スティーヴンは死にかけており、適正者が現れたので特殊なプログラムで過去に戻ることができる。なんどもミッションが成功するまで同じ過去を繰り返すのは「オール・ユー・ニード・イズ・キル」に近いものを感じる。決定的に異なるのは、過去ではなく記憶の場所へ戻っていることだ。いくら記憶上の過去を変えたとしても、現在に変化が起きることはない。ラストはその仮説を覆すオチとなっている。
■ストーリー
シカゴ行きの通勤列車が爆破され、乗客全員が死亡。米軍のスティーヴンス大尉(ジェイク・ギレンホール)は、政府の極秘ミッションとして、特殊なプログラムを用いて乗客が死ぬ直前8分間の意識に侵入し、爆破の犯人を暴いて次なるテロを阻止する任務を課せられる。何度も犠牲者の意識に送り込まれ、死んではまた甦る、という悪夢のような<8分間>を繰り返し、少しずつ犯人に近づいていく一方で、スティーヴンスの心には次第に疑惑が膨らんでいく。

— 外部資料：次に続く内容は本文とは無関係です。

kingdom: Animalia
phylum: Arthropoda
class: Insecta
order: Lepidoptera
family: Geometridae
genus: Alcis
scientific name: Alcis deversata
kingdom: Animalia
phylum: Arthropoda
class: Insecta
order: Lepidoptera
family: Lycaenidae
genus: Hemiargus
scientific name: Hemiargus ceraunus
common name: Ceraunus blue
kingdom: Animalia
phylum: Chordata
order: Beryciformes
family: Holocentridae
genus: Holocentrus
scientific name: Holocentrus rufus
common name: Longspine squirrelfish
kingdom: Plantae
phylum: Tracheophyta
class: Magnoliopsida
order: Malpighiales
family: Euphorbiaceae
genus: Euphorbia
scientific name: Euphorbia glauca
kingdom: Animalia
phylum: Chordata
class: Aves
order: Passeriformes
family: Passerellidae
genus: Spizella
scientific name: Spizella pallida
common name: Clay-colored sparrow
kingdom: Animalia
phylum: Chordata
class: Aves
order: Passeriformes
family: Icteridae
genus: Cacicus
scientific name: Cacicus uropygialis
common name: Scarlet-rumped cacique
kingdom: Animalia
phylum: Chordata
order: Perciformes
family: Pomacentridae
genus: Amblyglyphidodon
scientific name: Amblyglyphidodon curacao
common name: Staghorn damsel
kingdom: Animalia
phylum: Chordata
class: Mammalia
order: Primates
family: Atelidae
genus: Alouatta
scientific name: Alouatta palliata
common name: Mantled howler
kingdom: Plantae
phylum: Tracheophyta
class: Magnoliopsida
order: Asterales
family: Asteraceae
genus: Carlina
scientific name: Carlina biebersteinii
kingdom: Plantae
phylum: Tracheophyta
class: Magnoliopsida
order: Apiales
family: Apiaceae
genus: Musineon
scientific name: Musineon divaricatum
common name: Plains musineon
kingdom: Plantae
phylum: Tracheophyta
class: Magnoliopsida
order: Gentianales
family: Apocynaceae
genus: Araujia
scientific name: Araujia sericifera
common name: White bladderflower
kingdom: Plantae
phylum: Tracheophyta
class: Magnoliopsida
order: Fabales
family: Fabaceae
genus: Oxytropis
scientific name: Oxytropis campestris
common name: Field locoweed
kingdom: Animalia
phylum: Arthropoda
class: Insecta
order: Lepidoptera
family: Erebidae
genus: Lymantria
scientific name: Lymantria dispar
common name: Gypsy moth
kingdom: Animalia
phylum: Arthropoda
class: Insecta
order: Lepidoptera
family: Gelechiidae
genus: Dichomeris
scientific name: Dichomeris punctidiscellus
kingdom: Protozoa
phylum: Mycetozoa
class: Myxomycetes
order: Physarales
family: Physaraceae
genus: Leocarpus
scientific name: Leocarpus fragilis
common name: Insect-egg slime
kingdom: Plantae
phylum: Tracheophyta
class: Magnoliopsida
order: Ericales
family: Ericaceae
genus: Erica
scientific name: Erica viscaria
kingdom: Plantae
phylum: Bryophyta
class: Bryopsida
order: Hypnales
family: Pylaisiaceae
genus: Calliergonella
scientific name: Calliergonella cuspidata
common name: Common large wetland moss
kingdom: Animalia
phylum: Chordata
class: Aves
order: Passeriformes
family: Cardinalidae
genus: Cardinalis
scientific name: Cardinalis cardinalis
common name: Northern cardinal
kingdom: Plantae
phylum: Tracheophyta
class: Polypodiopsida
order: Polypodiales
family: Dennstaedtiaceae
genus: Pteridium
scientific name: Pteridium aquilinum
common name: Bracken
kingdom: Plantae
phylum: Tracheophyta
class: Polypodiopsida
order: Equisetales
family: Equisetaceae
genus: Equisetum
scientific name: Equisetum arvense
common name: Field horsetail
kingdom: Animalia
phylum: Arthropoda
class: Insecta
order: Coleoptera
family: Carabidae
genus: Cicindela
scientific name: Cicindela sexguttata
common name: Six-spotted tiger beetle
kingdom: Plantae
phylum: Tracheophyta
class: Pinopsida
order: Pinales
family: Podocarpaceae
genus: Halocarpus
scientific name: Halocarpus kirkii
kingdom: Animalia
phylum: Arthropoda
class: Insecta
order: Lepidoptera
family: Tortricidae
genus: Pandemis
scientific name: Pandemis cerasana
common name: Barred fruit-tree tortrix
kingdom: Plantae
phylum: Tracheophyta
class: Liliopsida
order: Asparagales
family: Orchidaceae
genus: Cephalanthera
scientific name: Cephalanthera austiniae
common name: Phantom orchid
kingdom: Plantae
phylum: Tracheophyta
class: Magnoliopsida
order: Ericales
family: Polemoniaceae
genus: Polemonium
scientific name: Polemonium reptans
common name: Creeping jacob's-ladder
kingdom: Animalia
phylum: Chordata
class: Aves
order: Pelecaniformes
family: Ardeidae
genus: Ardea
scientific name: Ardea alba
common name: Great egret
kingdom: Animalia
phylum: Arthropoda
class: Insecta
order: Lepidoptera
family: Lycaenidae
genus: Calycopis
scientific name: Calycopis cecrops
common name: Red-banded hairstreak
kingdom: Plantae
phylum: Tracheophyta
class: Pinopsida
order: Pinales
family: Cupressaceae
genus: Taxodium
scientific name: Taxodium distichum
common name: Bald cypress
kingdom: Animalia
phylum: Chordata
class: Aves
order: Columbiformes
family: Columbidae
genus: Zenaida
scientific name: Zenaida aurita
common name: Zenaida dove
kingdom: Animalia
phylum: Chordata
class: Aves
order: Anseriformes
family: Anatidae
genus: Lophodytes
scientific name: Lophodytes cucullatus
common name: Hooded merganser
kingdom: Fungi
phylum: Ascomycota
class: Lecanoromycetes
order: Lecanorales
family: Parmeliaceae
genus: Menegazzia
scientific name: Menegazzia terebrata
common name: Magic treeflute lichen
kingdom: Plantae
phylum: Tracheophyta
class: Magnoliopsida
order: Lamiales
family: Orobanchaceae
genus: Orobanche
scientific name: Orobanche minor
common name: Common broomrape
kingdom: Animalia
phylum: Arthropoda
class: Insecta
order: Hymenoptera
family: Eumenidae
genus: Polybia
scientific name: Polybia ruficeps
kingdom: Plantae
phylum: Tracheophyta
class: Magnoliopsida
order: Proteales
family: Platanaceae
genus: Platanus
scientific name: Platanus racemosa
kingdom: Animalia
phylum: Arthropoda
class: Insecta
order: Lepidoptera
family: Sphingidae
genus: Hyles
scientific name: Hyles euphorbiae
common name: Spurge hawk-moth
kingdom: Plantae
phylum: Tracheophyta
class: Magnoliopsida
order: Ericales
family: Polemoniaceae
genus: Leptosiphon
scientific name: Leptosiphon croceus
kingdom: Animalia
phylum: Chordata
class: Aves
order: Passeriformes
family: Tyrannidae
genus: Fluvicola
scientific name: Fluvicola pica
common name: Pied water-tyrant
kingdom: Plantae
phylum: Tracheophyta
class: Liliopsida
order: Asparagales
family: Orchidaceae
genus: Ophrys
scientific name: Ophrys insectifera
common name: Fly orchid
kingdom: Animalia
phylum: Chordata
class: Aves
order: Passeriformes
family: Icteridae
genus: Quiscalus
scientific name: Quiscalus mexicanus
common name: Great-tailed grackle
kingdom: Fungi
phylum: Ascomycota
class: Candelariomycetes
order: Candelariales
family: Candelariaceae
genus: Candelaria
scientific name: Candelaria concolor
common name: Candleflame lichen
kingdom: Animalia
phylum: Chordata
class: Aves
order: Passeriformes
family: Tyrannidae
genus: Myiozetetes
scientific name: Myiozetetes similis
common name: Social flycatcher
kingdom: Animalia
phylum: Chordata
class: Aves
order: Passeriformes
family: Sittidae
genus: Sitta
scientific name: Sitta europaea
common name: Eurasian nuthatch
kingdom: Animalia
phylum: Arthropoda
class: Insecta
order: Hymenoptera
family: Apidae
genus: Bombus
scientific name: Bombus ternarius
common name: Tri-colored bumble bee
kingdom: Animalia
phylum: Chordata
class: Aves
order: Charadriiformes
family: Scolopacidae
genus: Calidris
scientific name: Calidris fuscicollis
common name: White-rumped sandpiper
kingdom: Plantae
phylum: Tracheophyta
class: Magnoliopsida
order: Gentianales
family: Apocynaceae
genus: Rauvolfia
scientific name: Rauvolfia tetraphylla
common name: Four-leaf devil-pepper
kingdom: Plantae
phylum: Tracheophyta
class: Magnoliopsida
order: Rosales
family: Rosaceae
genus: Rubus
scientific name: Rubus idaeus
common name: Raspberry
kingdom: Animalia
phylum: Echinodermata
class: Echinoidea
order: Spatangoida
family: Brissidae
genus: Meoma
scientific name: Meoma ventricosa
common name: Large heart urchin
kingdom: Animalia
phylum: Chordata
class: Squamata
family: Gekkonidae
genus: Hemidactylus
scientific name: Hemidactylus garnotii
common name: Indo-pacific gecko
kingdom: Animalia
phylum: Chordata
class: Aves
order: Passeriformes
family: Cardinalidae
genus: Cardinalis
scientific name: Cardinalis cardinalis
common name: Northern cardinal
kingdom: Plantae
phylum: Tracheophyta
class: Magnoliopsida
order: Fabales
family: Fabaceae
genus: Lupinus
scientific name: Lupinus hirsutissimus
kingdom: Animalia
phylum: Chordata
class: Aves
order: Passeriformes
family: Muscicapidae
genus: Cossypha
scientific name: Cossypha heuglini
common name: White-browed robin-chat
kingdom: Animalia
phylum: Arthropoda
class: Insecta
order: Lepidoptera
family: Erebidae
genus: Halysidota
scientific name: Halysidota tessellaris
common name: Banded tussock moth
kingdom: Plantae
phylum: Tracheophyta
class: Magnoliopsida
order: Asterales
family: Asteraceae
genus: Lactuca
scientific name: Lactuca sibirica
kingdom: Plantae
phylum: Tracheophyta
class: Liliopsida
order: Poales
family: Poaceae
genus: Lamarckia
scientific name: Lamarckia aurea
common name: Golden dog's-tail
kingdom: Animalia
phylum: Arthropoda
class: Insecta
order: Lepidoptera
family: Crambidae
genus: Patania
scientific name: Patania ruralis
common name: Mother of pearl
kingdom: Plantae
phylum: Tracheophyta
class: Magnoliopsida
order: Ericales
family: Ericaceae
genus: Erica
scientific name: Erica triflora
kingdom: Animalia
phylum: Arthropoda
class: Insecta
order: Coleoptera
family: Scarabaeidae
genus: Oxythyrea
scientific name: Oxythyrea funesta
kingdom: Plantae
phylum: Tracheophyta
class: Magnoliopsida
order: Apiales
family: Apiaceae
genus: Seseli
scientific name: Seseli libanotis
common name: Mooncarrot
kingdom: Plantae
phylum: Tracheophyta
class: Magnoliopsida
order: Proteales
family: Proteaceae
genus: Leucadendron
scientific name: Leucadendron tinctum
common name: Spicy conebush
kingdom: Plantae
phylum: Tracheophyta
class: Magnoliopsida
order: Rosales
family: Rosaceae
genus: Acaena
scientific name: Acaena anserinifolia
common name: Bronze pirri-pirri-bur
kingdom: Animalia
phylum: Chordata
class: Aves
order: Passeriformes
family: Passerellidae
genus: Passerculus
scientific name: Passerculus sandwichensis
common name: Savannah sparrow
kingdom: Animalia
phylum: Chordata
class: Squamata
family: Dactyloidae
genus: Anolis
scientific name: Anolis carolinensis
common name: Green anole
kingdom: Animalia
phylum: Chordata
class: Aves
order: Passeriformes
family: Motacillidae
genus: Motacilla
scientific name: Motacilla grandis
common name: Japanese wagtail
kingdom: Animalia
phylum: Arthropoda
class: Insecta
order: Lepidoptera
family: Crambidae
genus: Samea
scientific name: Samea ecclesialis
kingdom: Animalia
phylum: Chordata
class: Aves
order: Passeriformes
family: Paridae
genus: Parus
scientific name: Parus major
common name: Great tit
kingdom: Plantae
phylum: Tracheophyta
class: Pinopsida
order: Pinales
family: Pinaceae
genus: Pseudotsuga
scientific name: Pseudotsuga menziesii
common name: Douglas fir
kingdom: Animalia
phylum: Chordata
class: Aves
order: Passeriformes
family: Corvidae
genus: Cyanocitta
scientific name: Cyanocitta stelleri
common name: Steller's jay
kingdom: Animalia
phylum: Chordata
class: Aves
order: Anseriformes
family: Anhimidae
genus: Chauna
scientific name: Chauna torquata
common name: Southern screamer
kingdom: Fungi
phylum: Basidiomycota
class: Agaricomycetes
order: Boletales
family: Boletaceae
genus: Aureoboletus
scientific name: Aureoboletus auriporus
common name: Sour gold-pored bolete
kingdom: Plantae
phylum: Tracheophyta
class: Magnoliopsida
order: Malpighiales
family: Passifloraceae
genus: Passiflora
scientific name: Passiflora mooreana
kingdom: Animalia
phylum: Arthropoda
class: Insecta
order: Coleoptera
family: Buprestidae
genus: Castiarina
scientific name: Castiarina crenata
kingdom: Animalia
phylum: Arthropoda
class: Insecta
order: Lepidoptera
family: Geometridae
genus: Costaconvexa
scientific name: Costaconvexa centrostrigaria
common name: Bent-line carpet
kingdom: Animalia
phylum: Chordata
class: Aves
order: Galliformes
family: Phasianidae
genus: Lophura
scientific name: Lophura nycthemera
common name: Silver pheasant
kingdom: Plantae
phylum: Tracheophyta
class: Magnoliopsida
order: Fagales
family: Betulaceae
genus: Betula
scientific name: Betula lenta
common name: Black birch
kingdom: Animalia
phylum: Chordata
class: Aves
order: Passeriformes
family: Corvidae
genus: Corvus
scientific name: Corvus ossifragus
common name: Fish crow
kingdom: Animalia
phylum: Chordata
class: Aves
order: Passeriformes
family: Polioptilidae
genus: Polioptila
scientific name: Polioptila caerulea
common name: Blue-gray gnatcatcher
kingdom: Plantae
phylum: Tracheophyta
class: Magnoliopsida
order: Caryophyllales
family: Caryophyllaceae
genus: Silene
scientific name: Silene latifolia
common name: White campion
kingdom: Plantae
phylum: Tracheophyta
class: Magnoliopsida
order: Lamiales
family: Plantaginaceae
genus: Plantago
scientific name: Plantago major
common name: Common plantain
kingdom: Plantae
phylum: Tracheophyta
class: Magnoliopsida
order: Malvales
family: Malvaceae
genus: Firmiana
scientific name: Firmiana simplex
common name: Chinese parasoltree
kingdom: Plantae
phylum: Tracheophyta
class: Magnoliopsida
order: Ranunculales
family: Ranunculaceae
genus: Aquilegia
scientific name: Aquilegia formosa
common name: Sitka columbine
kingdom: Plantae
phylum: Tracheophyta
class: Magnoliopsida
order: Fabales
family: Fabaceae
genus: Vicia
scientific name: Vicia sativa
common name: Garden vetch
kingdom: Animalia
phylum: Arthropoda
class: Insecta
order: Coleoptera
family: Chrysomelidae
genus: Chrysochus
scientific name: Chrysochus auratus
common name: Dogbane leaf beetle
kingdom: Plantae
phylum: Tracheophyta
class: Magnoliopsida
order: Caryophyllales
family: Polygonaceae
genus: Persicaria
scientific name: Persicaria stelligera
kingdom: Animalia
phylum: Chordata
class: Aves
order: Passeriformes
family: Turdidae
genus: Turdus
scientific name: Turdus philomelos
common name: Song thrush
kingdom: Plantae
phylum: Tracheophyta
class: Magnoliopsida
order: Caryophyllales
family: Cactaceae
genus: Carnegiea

爆破を防ぐことで乗客の命は救えるのか?そして、なぜ自分がこの特殊任務に選ばれたのか?事件の真相、そして秘められた謎と禁断の事実に迫っていく彼を待ち受けていたのは…。
■感想
シカゴで爆弾テロが起こる。その前段として列車爆発事件が起きたのだが…。列車が爆発する前に戻り、犯人につながる手がかりを探すことがスティーヴンのミッションだ。スティーヴンとは似ても似つかない人物になり、列車内を調査する。
何度も時間切れで失敗したり、犯人を間違えたために、周りから妨害されたり、スティーヴンのミッションはうまくいかない。このあたり、「オール・ユー~」と同じように、繰り返すことで知識と経験が蓄積され少しづつだが前にすすんでいるというのがよくわかる。
特殊プログラムの仕組みは複雑だ。死の直前の記憶を頼りに過去に戻る。普通に考えると記憶外の部分は何も存在しないはずなのだが、スティーヴンは列車の別の車両に移動したり、勝手に列車を降りたりもする。
もはや、死の直前の記憶ではなく、ただ、その時間にしおりのようなものを挟んで、いつでもそこに戻ることができるというような感じだ。ラストではスティーヴンはこの架空の過去の中で、メールをうったりもする。そのメールは誰に届くのか。。。列車事故が未然に防がれたパラレルワールドが存在するのは良い。
スティーヴンが死んだ状態で特殊プログラムが設定されたのは早いうちにわかる。そこから、スティーヴンは過去に生きようとする。ただ、システムが起動している限り、スティーヴンは8分経つと元に戻されてしまう。スティーヴンは死を願う。
ここで観衆は死にどういった意味があるかは理解できない。ラストでスティーヴンは列車の爆破を防ぐ。鮮やかな動きで全てを制御し、列車内に平穏を取り戻すのだが、そこから8分経っても戻らない。これはスティーヴンが死んだということなのだろう。
架空の過去に生きることができたので、スティーヴンは幸せなのだろう。